[Saved data entries]
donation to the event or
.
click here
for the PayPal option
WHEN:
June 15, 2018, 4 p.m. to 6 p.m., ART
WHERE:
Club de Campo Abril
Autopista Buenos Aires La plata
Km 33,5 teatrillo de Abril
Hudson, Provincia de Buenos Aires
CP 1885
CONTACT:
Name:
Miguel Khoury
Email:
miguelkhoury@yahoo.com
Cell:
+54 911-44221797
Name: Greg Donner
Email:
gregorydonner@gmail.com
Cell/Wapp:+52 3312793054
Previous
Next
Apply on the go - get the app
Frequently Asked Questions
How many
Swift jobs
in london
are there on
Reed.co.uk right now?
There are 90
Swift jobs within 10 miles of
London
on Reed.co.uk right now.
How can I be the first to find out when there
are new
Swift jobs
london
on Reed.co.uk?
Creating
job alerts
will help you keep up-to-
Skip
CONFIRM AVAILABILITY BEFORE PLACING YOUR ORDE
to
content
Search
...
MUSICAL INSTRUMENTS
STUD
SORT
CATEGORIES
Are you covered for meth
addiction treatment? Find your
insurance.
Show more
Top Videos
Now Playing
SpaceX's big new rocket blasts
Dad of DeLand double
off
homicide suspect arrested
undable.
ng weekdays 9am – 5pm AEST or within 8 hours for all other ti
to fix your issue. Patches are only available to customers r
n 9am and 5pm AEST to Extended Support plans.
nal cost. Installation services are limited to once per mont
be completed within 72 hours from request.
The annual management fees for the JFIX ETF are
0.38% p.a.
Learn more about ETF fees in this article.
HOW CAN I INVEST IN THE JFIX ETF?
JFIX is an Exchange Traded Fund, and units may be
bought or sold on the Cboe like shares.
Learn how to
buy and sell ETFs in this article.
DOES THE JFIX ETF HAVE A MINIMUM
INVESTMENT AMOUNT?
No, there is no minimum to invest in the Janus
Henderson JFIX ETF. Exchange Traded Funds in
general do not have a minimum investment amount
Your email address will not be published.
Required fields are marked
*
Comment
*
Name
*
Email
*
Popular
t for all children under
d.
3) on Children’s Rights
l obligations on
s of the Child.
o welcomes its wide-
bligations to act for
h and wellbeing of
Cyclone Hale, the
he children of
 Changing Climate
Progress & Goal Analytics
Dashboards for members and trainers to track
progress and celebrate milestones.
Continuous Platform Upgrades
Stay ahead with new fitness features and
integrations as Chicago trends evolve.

Task directions =
From the entries above, collect every line with the string "fees" in it.

Response to the exercise =
The annual management fees for the JFIX ETF are
Learn more about ETF fees in this article.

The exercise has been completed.